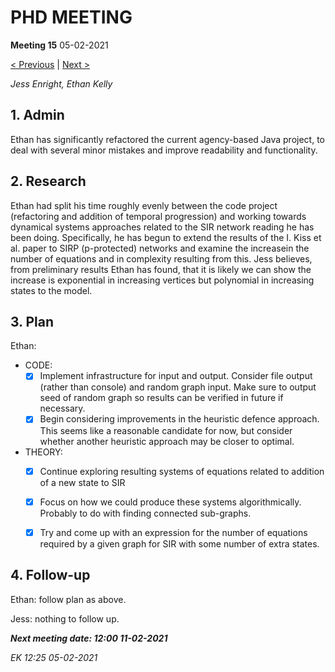 # PHD MEETING

__Meeting 15__
05-02-2021

[< Previous](../01-21/14_28-01-21.md) | [Next >](../02-21/16_11-02-21.md)

_Jess Enright,_
_Ethan Kelly_



## 1. Admin

Ethan has significantly refactored the current agency-based Java project, to deal with several minor mistakes and improve readability and functionality.


## 2. Research

Ethan had split his time roughly evenly between the code project (refactoring and addition of temporal progression) and working towards dynamical systems approaches related to the SIR network reading he has been doing. Specifically, he has begun to extend the results of the I. Kiss et al. paper to SIRP (p-protected) networks and examine the increasein the number of equations and in complexity resulting from this. Jess believes, from preliminary results Ethan has found, that it is likely we can show the increase is exponential in increasing vertices but polynomial in increasing states to the model.


## 3. Plan
Ethan: 
* CODE:
  * [x] Implement infrastructure for input and output. Consider file output (rather than console) and random graph input. Make sure to output seed of random graph so results can be verified in future if necessary.
  * [x] Begin considering improvements in the heuristic defence approach. This seems like a reasonable candidate for now, but consider whether another heuristic approach may be closer to optimal.
* THEORY:
  * [x] Continue exploring resulting systems of equations related to addition of a new state to SIR
  * [x] Focus on how we could produce these systems algorithmically. Probably to do with finding connected sub-graphs.
  * [x] Try and come up with an expression for the number of equations required by a given graph for SIR with some number of extra states.


## 4. Follow-up

Ethan: follow plan as above.

Jess: nothing to follow up.




**_Next meeting date: 12:00 11-02-2021_**



_EK 12:25 05-02-2021_
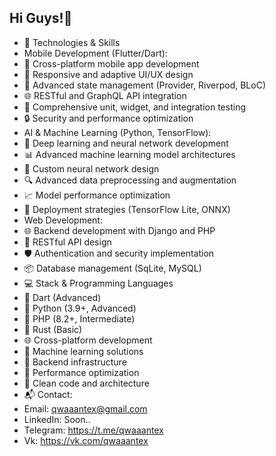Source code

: ## Hi Guys!👋
- 🔧 Technologies & Skills
- Mobile Development (Flutter/Dart):
- 📱 Cross-platform mobile app development
- 🎨 Responsive and adaptive UI/UX design
- 🔌 Advanced state management (Provider, Riverpod, BLoC)
- 🌐 RESTful and GraphQL API integration
- 🧪 Comprehensive unit, widget, and integration testing
- 🔒 Security and performance optimization
- AI & Machine Learning (Python, TensorFlow):
- 🤖 Deep learning and neural network development
- 📊 Advanced machine learning model architectures
- 🧠 Custom neural network design
- 🔍 Advanced data preprocessing and augmentation
- 📈 Model performance optimization
- 🚀 Deployment strategies (TensorFlow Lite, ONNX)
- Web Development:
- 🌐 Backend development with Django and PHP
- 🔧 RESTful API design
- 🛡️ Authentication and security implementation
- 📦 Database management (SqLite, MySQL)
- 💻 Stack & Programming Languages
- 📱 Dart (Advanced)
- 🐍 Python (3.9+, Advanced)
- 🦣 PHP (8.2+, Intermediate)
- 🦀 Rust (Basic)
- 🌐 Cross-platform development
- 🤖 Machine learning solutions
- 🔧 Backend infrastructure
- 🚀 Performance optimization
- 📐 Clean code and architecture
- 📬 Contact:
- Email: qwaaantex@gmail.com
- LinkedIn: Soon..
- Telegram: https://t.me/qwaaantex
- Vk: https://vk.com/qwaaantex
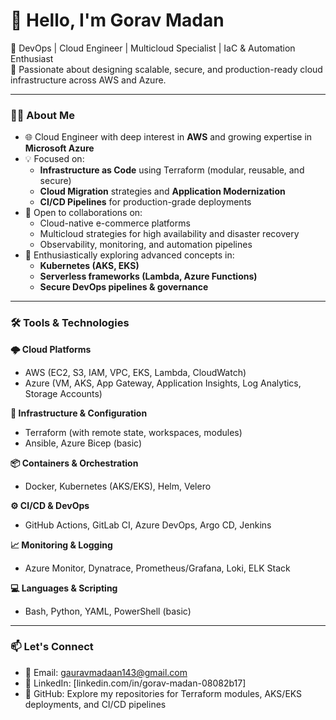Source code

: # 👋 Hello, I'm Gorav Madan

🚀 DevOps | Cloud Engineer | Multicloud Specialist | IaC & Automation Enthusiast  
🔧 Passionate about designing scalable, secure, and production-ready cloud infrastructure across AWS and Azure.

---

### 👨‍💻 About Me

- 🌐 Cloud Engineer with deep interest in **AWS** and growing expertise in **Microsoft Azure**
- 💡 Focused on:
  - **Infrastructure as Code** using Terraform (modular, reusable, and secure)
  - **Cloud Migration** strategies and **Application Modernization**
  - **CI/CD Pipelines** for production-grade deployments
- 🤝 Open to collaborations on:
  - Cloud-native e-commerce platforms
  - Multicloud strategies for high availability and disaster recovery
  - Observability, monitoring, and automation pipelines
- 🧠 Enthusiastically exploring advanced concepts in:
  - **Kubernetes (AKS, EKS)**  
  - **Serverless frameworks (Lambda, Azure Functions)**  
  - **Secure DevOps pipelines & governance**

---

### 🛠️ Tools & Technologies

**🌩️ Cloud Platforms**  
- AWS (EC2, S3, IAM, VPC, EKS, Lambda, CloudWatch)  
- Azure (VM, AKS, App Gateway, Application Insights, Log Analytics, Storage Accounts)

**🔧 Infrastructure & Configuration**  
- Terraform (with remote state, workspaces, modules)
- Ansible, Azure Bicep (basic)

**📦 Containers & Orchestration**  
- Docker, Kubernetes (AKS/EKS), Helm, Velero

**⚙️ CI/CD & DevOps**  
- GitHub Actions, GitLab CI, Azure DevOps, Argo CD, Jenkins

**📈 Monitoring & Logging**  
- Azure Monitor, Dynatrace, Prometheus/Grafana, Loki, ELK Stack

**💻 Languages & Scripting**  
- Bash, Python, YAML, PowerShell (basic)

---

### 📫 Let's Connect

- 📩 Email: [gauravmadaan143@gmail.com](mailto:gauravmadaan143@gmail.com)
- 🔗 LinkedIn: [linkedin.com/in/gorav-madan-08082b17]
- 📁 GitHub: Explore my repositories for Terraform modules, AKS/EKS deployments, and CI/CD pipelines

<!---
gauravmadaan143/gauravmadaan143 is a ✨ special ✨ repository because its `README.md` (this file) appears on your GitHub profile.
You can click the Preview link to take a look at your changes.
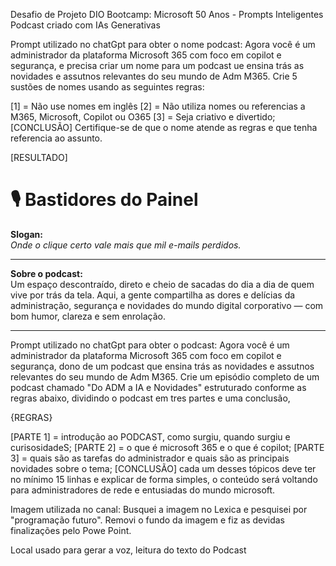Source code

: Desafio de Projeto DIO
Bootcamp: Microsoft 50 Anos - Prompts Inteligentes
Podcast criado com IAs Generativas

Prompt utilizado no chatGpt para obter o nome podcast:
Agora você é um administrador da plataforma Microsoft 365 com foco em copilot e segurança, e precisa criar um nome para um podcast ue ensina trás as novidades e assutnos relevantes do seu mundo de Adm M365. 
Crie 5 sustões de nomes usando as seguintes regras:

[1] = Não use nomes em inglês 
[2] = Não utiliza nomes ou referencias a M365, Microsoft, Copilot ou O365
[3] = Seja criativo e divertido; 
[CONCLUSÃO] Certifique-se de que o nome atende as regras e que tenha referencia ao assunto.

[RESULTADO]
# 🎙️ Bastidores do Painel

**Slogan:**  
*Onde o clique certo vale mais que mil e-mails perdidos.*

---

**Sobre o podcast:**  
Um espaço descontraído, direto e cheio de sacadas do dia a dia de quem vive por trás da tela. Aqui, a gente compartilha as dores e delícias da administração, segurança e novidades do mundo digital corporativo — com bom humor, clareza e sem enrolação.

---


Prompt utilizado no chatGpt para obter o podcast:
Agora você é um administrador da plataforma Microsoft 365 com foco em copilot e segurança, dono de um podcast que ensina trás as novidades e assutnos relevantes do seu mundo de Adm M365. 
Crie um episódio completo de um podcast chamado "Do ADM a IA e Novidades" estruturado conforme as regras abaixo, dividindo o podcast em tres partes e uma conclusão, 

{REGRAS}

[PARTE 1] = introdução ao PODCAST, como surgiu, quando surgiu e curisosidadeS;
[PARTE 2] = o que é microsoft 365 e o que é copilot; 
[PARTE 3] = quais são as tarefas do administrador e quais são as principais novidades sobre o tema; 
[CONCLUSÃO] cada um desses tópicos deve ter no mínimo 15 linhas e explicar de forma simples, o conteúdo será voltando para administradores de rede e entusiadas do mundo microsoft.

Imagem utilizada no canal:
Busquei a imagem no Lexica e pesquisei por "programação futuro". Removi o fundo da imagem e fiz as devidas finalizações pelo Powe Point.

Local usado para gerar a voz, leitura do texto do Podcast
#####
EXERCISE AIM. Apart from the pictures, every line of the data above should be given again exactly.

OUTPUT OF THE TASK.
 # PHD MEETING

__Meeting 15__
05-02-2021

[< Previous](../01-21/14_28-01-21.md) | [Next >](../02-21/16_11-02-21.md)

_Jess Enright,_
_Ethan Kelly_



## 1. Admin

Ethan has significantly refactored the current agency-based Java project, to deal with several minor mistakes and improve readability and functionality.


## 2. Research

Ethan had split his time roughly evenly between the code project (refactoring and addition of temporal progression) and working towards dynamical systems approaches related to the SIR network reading he has been doing. Specifically, he has begun to extend the results of the I. Kiss et al. paper to SIRP (p-protected) networks and examine the increasein the number of equations and in complexity resulting from this. Jess believes, from preliminary results Ethan has found, that it is likely we can show the increase is exponential in increasing vertices but polynomial in increasing states to the model.


## 3. Plan
Ethan: 
* CODE:
  * [x] Implement infrastructure for input and output. Consider file output (rather than console) and random graph input. Make sure to output seed of random graph so results can be verified in future if necessary.
  * [x] Begin considering improvements in the heuristic defence approach. This seems like a reasonable candidate for now, but consider whether another heuristic approach may be closer to optimal.
* THEORY:
  * [x] Continue exploring resulting systems of equations related to addition of a new state to SIR
  * [x] Focus on how we could produce these systems algorithmically. Probably to do with finding connected sub-graphs.
  * [x] Try and come up with an expression for the number of equations required by a given graph for SIR with some number of extra states.


## 4. Follow-up

Ethan: follow plan as above.

Jess: nothing to follow up.




**_Next meeting date: 12:00 11-02-2021_**



_EK 12:25 05-02-2021_
Source code

: ## Hi Guys!👋
- 🔧 Technologies & Skills
- Mobile Development (Flutter/Dart):
- 📱 Cross-platform mobile app development
- 🎨 Responsive and adaptive UI/UX design
- 🔌 Advanced state management (Provider, Riverpod, BLoC)
- 🌐 RESTful and GraphQL API integration
- 🧪 Comprehensive unit, widget, and integration testing
- 🔒 Security and performance optimization
- AI & Machine Learning (Python, TensorFlow):
- 🤖 Deep learning and neural network development
- 📊 Advanced machine learning model architectures
- 🧠 Custom neural network design
- 🔍 Advanced data preprocessing and augmentation
- 📈 Model performance optimization
- 🚀 Deployment strategies (TensorFlow Lite, ONNX)
- Web Development:
- 🌐 Backend development with Django and PHP
- 🔧 RESTful API design
- 🛡️ Authentication and security implementation
- 📦 Database management (SqLite, MySQL)
- 💻 Stack & Programming Languages
- 📱 Dart (Advanced)
- 🐍 Python (3.9+, Advanced)
- 🦣 PHP (8.2+, Intermediate)
- 🦀 Rust (Basic)
- 🌐 Cross-platform development
- 🤖 Machine learning solutions
- 🔧 Backend infrastructure
- 🚀 Performance optimization
- 📐 Clean code and architecture
- 📬 Contact:
- Email: qwaaantex@gmail.com
- LinkedIn: Soon..
- Telegram: https://t.me/qwaaantex
- Vk: https://vk.com/qwaaantex
Source code

: # 👋 Hello, I'm Gorav Madan

🚀 DevOps | Cloud Engineer | Multicloud Specialist | IaC & Automation Enthusiast  
🔧 Passionate about designing scalable, secure, and production-ready cloud infrastructure across AWS and Azure.

---

### 👨‍💻 About Me

- 🌐 Cloud Engineer with deep interest in **AWS** and growing expertise in **Microsoft Azure**
- 💡 Focused on:
  - **Infrastructure as Code** using Terraform (modular, reusable, and secure)
  - **Cloud Migration** strategies and **Application Modernization**
  - **CI/CD Pipelines** for production-grade deployments
- 🤝 Open to collaborations on:
  - Cloud-native e-commerce platforms
  - Multicloud strategies for high availability and disaster recovery
  - Observability, monitoring, and automation pipelines
- 🧠 Enthusiastically exploring advanced concepts in:
  - **Kubernetes (AKS, EKS)**  
  - **Serverless frameworks (Lambda, Azure Functions)**  
  - **Secure DevOps pipelines & governance**

---

### 🛠️ Tools & Technologies

**🌩️ Cloud Platforms**  
- AWS (EC2, S3, IAM, VPC, EKS, Lambda, CloudWatch)  
- Azure (VM, AKS, App Gateway, Application Insights, Log Analytics, Storage Accounts)

**🔧 Infrastructure & Configuration**  
- Terraform (with remote state, workspaces, modules)
- Ansible, Azure Bicep (basic)

**📦 Containers & Orchestration**  
- Docker, Kubernetes (AKS/EKS), Helm, Velero

**⚙️ CI/CD & DevOps**  
- GitHub Actions, GitLab CI, Azure DevOps, Argo CD, Jenkins

**📈 Monitoring & Logging**  
- Azure Monitor, Dynatrace, Prometheus/Grafana, Loki, ELK Stack

**💻 Languages & Scripting**  
- Bash, Python, YAML, PowerShell (basic)

---

### 📫 Let's Connect

- 📩 Email: [gauravmadaan143@gmail.com](mailto:gauravmadaan143@gmail.com)
- 🔗 LinkedIn: [linkedin.com/in/gorav-madan-08082b17]
- 📁 GitHub: Explore my repositories for Terraform modules, AKS/EKS deployments, and CI/CD pipelines

<!---
gauravmadaan143/gauravmadaan143 is a ✨ special ✨ repository because its `README.md` (this file) appears on your GitHub profile.
You can click the Preview link to take a look at your changes.
Source code

: Desafio de Projeto DIO
Bootcamp: Microsoft 50 Anos - Prompts Inteligentes
Podcast criado com IAs Generativas

Prompt utilizado no chatGpt para obter o nome podcast:
Agora você é um administrador da plataforma Microsoft 365 com foco em copilot e segurança, e precisa criar um nome para um podcast ue ensina trás as novidades e assutnos relevantes do seu mundo de Adm M365. 
Crie 5 sustões de nomes usando as seguintes regras:

[1] = Não use nomes em inglês 
[2] = Não utiliza nomes ou referencias a M365, Microsoft, Copilot ou O365
[3] = Seja criativo e divertido; 
[CONCLUSÃO] Certifique-se de que o nome atende as regras e que tenha referencia ao assunto.

[RESULTADO]
# 🎙️ Bastidores do Painel

**Slogan:**  
*Onde o clique certo vale mais que mil e-mails perdidos.*

---

**Sobre o podcast:**  
Um espaço descontraído, direto e cheio de sacadas do dia a dia de quem vive por trás da tela. Aqui, a gente compartilha as dores e delícias da administração, segurança e novidades do mundo digital corporativo — com bom humor, clareza e sem enrolação.

---


Prompt utilizado no chatGpt para obter o podcast:
Agora você é um administrador da plataforma Microsoft 365 com foco em copilot e segurança, dono de um podcast que ensina trás as novidades e assutnos relevantes do seu mundo de Adm M365. 
Crie um episódio completo de um podcast chamado "Do ADM a IA e Novidades" estruturado conforme as regras abaixo, dividindo o podcast em tres partes e uma conclusão, 

{REGRAS}

[PARTE 1] = introdução ao PODCAST, como surgiu, quando surgiu e curisosidadeS;
[PARTE 2] = o que é microsoft 365 e o que é copilot; 
[PARTE 3] = quais são as tarefas do administrador e quais são as principais novidades sobre o tema; 
[CONCLUSÃO] cada um desses tópicos deve ter no mínimo 15 linhas e explicar de forma simples, o conteúdo será voltando para administradores de rede e entusiadas do mundo microsoft.

Imagem utilizada no canal:
Busquei a imagem no Lexica e pesquisei por "programação futuro". Removi o fundo da imagem e fiz as devidas finalizações pelo Powe Point.

Local usado para gerar a voz, leitura do texto do Podcast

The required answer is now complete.